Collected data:
◆ ◆ ◆ ◆

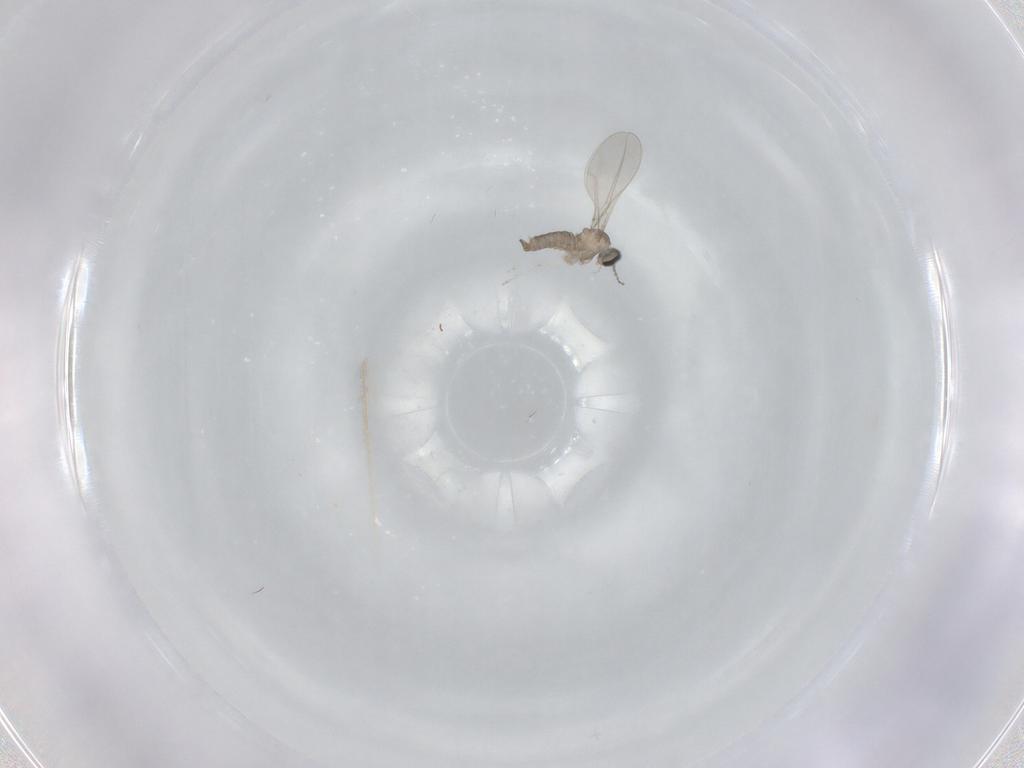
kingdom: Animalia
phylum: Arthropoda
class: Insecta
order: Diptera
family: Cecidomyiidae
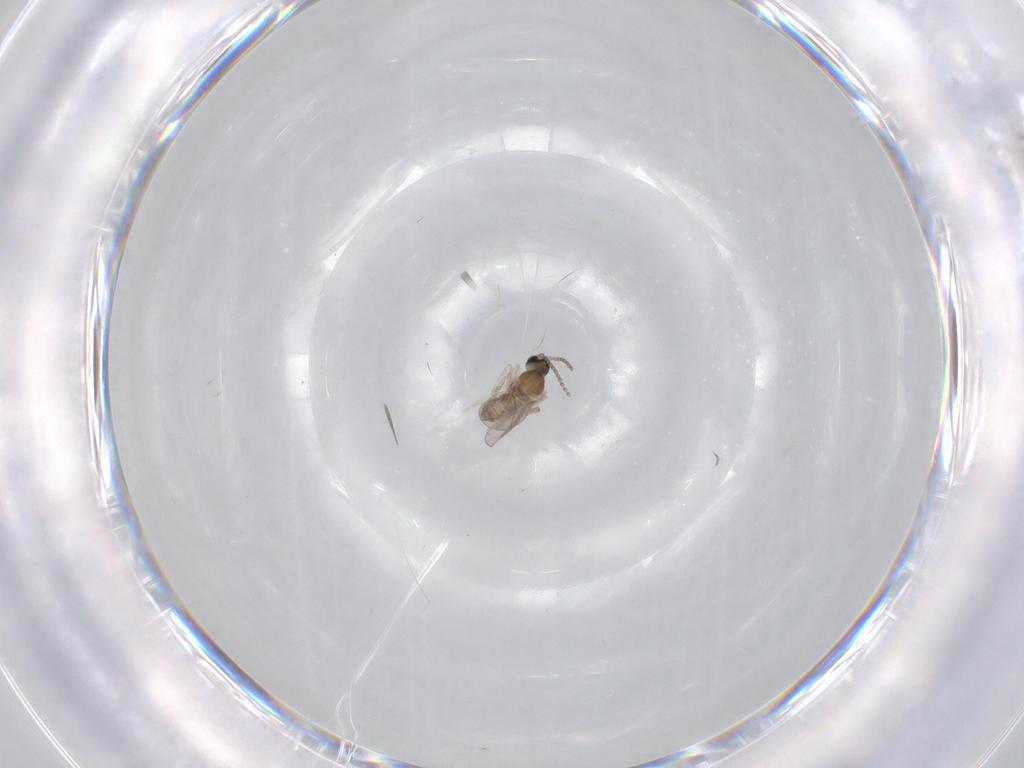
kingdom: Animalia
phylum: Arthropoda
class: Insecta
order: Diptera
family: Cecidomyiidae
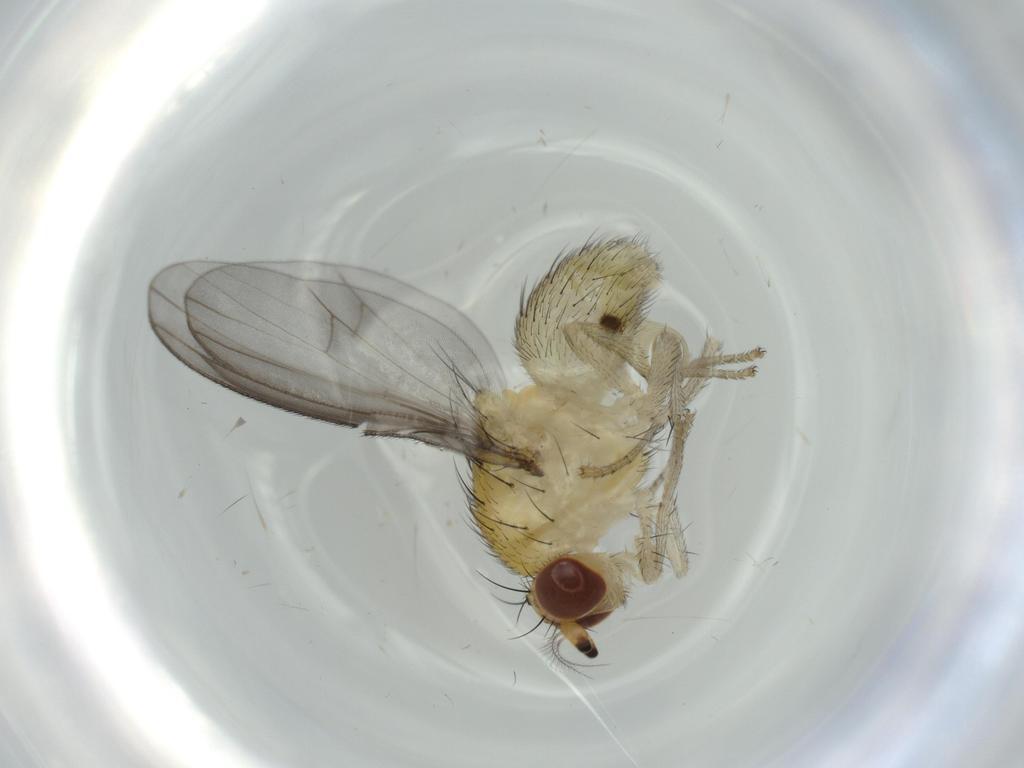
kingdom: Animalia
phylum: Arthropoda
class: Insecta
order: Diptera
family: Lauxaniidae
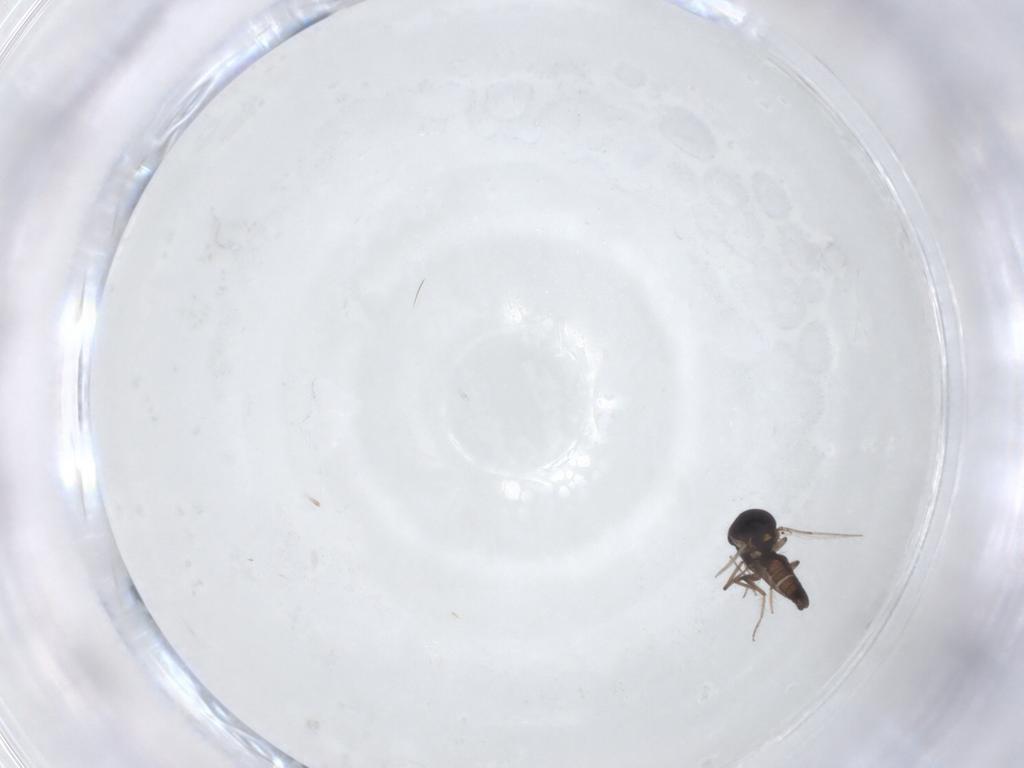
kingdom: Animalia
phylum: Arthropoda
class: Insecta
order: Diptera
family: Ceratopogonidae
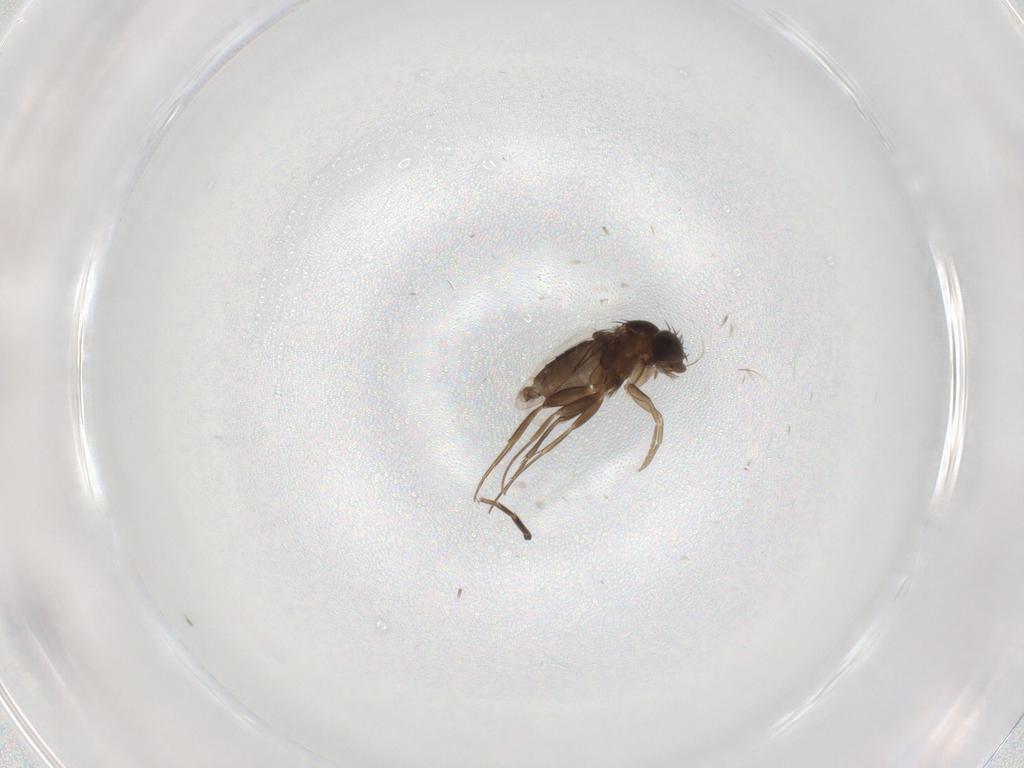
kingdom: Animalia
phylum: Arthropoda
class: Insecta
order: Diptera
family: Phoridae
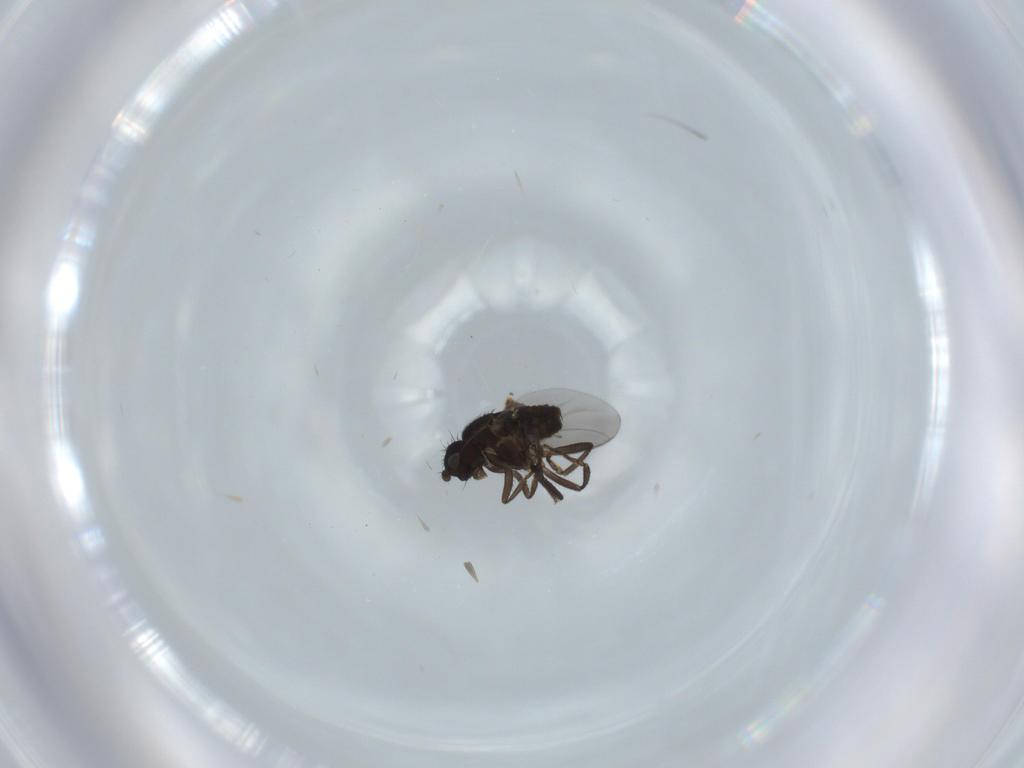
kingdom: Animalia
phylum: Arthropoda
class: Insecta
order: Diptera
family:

◆ ◆ ◆ ◆

== GIVEN INSTRUCTION ==
Pull out every line of the data above that contains the string "family". Case counts.

== RESPONSE FOR THIS EXERCISE ==
family: Cecidomyiidae
family: Cecidomyiidae
family: Lauxaniidae
family: Ceratopogonidae
family: Phoridae
family:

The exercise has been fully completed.